In a judgment handed out on Wednesday morning, Mr Justice Mark Chetcuti found that the group did not have interest under Maltese law.  As a result, its request to block the introduction of the six new judicial members could not be acceded to.

The court however postponed a decision about whether to refer the group's complaint to the ECJ, saying it would rule on that matter at a later stage once it heard evidence.

It noted that the ECJ was hearing a case concerning similar matters against Poland. The outcome of that case would provide "redeeming guidance" for the court's decision, it said. 

Repubblika can now choose to appeal the court’s decision that it has no juridical interest in the case under local law. 

Each party will have its own interpretation... but that does not give the government the right to lie about facts. - Repubblika

The Attorney General, on the other hand, can choose to appeal the court's rejection of other pleas in the case.   

The case will now proceed next week. 

Both sides declare victory

Both sides of the case quickly pounced on the judgment and declared it a victory for their respective sides.

In a statement, the government said that the court had denied the group's application, signed by lawyers Simon Busuttil and Jason Azzopardi, to freeze judicial appointments. 

"The same court did not accede to a request to refer the case to European courts," the statement added.  

That claim was slammed as an outright "lie" by Repubblika. 

"Each party will have its own interpretation of what the court has ruled," the group said. "But that does not give the government the right to lie about facts". 

The government's head of communications, Kurt Farrugia, wrote on Twitter "reforms will continue.

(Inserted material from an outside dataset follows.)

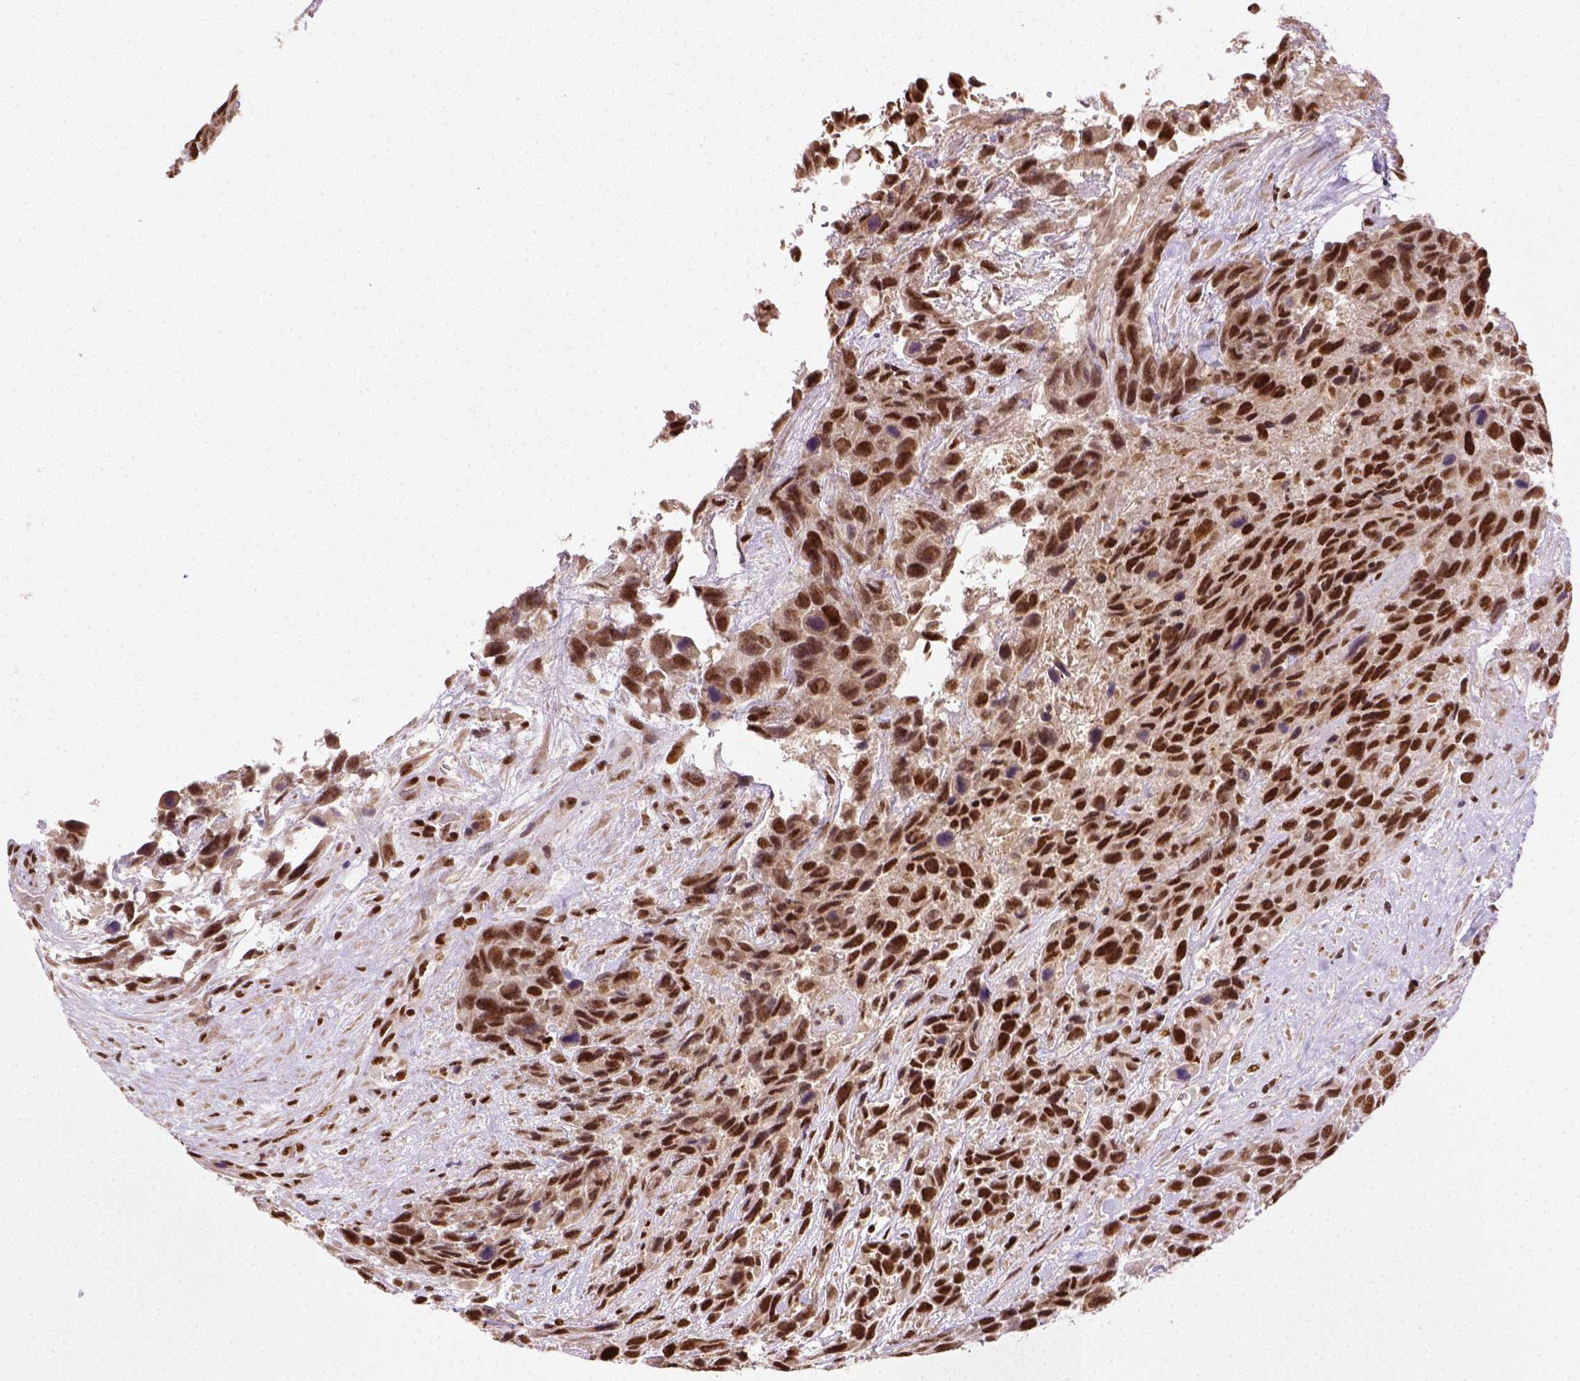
{"staining": {"intensity": "strong", "quantity": ">75%", "location": "nuclear"}, "tissue": "urothelial cancer", "cell_type": "Tumor cells", "image_type": "cancer", "snomed": [{"axis": "morphology", "description": "Urothelial carcinoma, High grade"}, {"axis": "topography", "description": "Urinary bladder"}], "caption": "This image displays urothelial cancer stained with IHC to label a protein in brown. The nuclear of tumor cells show strong positivity for the protein. Nuclei are counter-stained blue.", "gene": "CCAR1", "patient": {"sex": "female", "age": 70}}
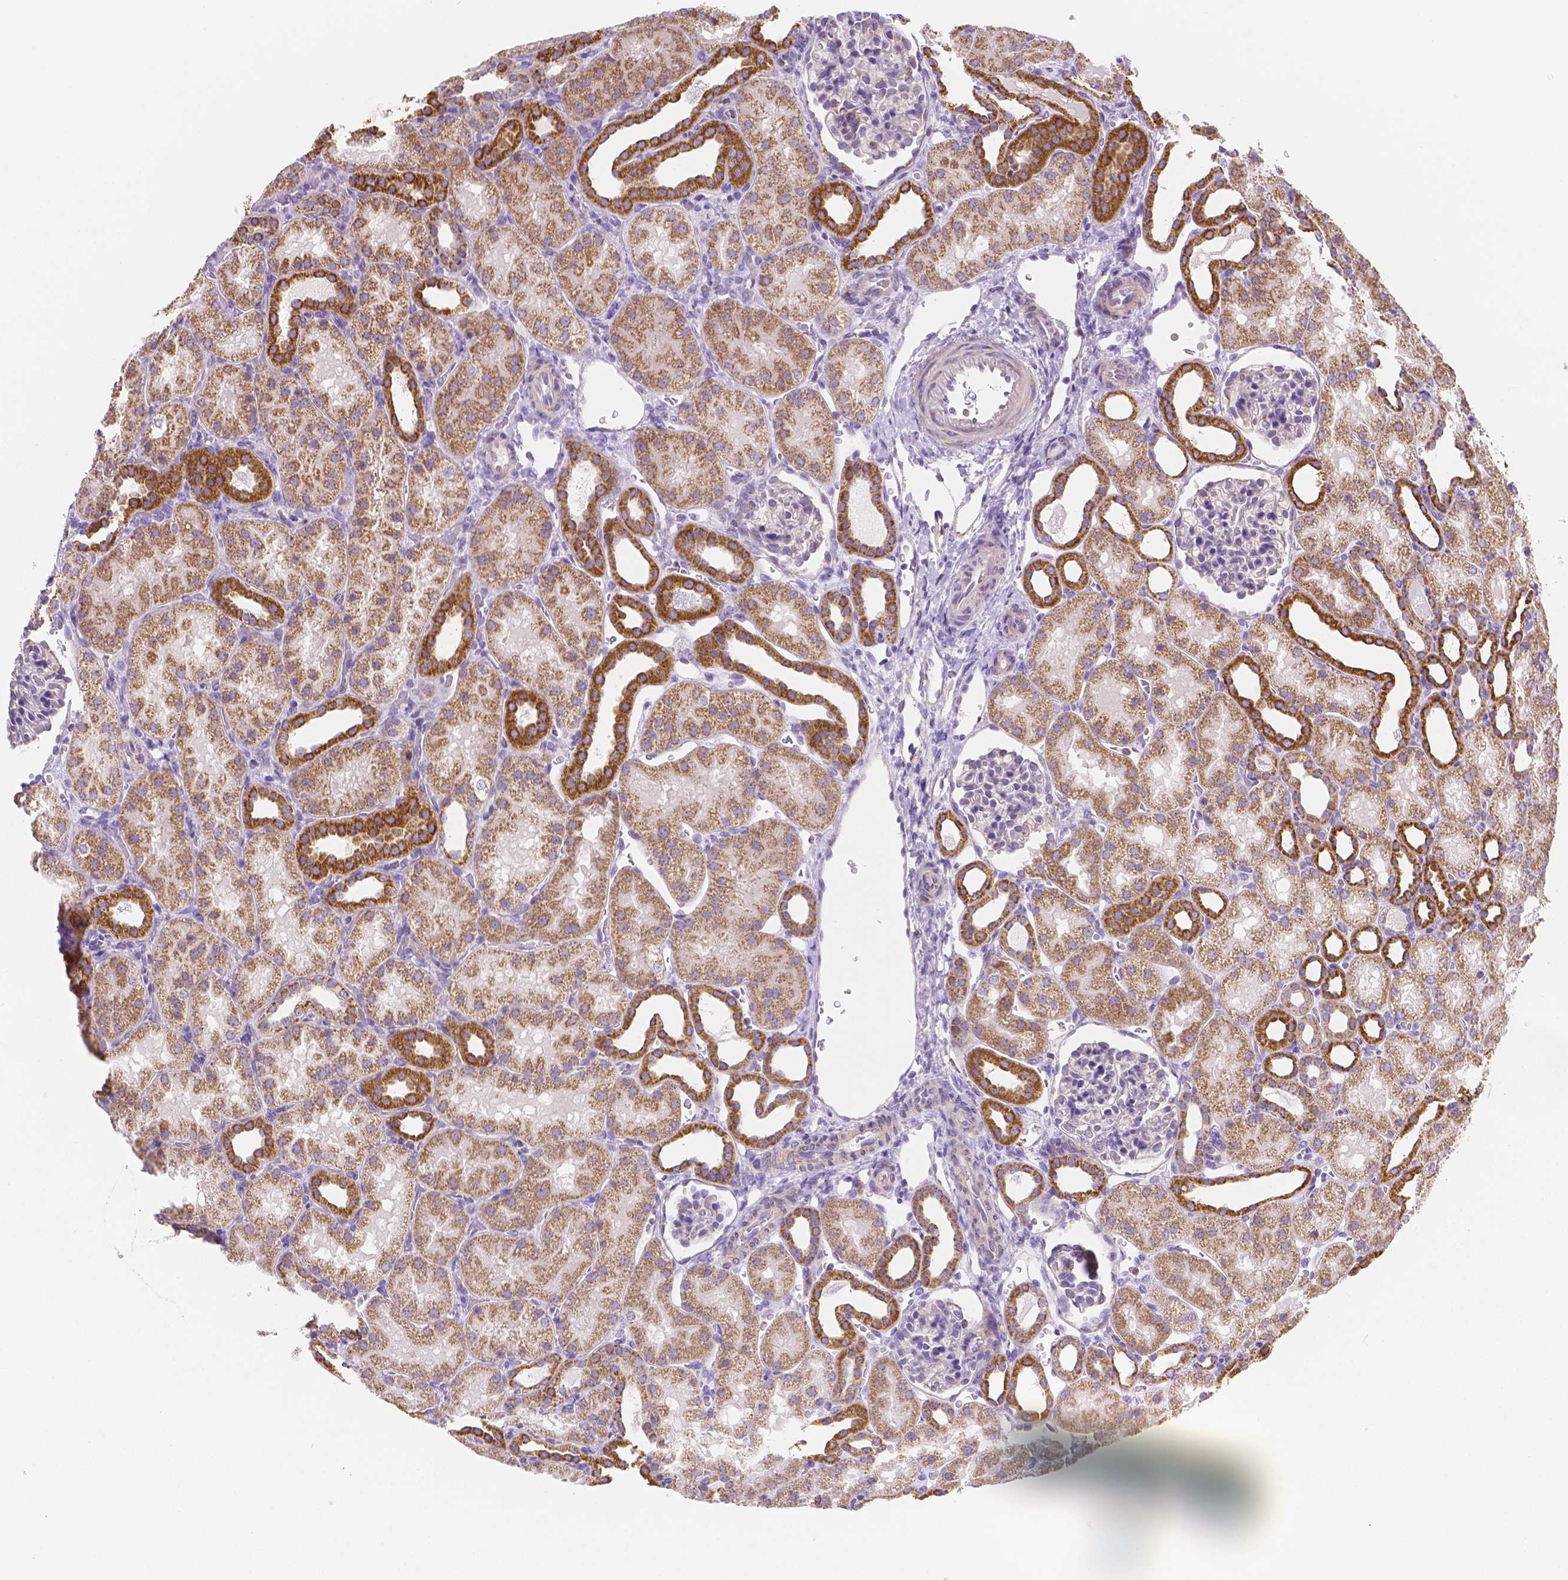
{"staining": {"intensity": "negative", "quantity": "none", "location": "none"}, "tissue": "kidney", "cell_type": "Cells in glomeruli", "image_type": "normal", "snomed": [{"axis": "morphology", "description": "Normal tissue, NOS"}, {"axis": "topography", "description": "Kidney"}], "caption": "Cells in glomeruli show no significant protein staining in unremarkable kidney. (Brightfield microscopy of DAB immunohistochemistry (IHC) at high magnification).", "gene": "SGTB", "patient": {"sex": "male", "age": 2}}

Political games should stay out of courts".    

Lawyer and PN MP Simon Busuttil, on the other hand, said that the court had "just rejected the Attorney General’s request to throw out the case on the independence of the judiciary. The case will go on."  

In a statement, Repubblika said that the court had "rejected the government’s claim that Repubblika has no legal standing" in its argument that judicial appointments should only happen once the current system was overhauled. 

"The Court found that Repubblika was eligible to make this claim under the Charter of Fundamental Rights of the European Union that was one of three legal bases Repubblika cited to claim its right to make this complaint," it said. 

Venice Commission

Repubblika's court case is based on a Council of Europe assessment that Malta's current system of appointing judges and magistrates “falls short of ensuring judicial independence”. 

The government had chosen to appoint six new members to the bench despite that critique.

Prime Minister Joseph Muscat had slammed Repubblika's attempts to block the process as “absurd” and argued that the Venice Commission’s recommendations were not binding.  

The legal tussle had been described as one of Malta’s foremost legal scholars as “the worst constitutional mess” since independence.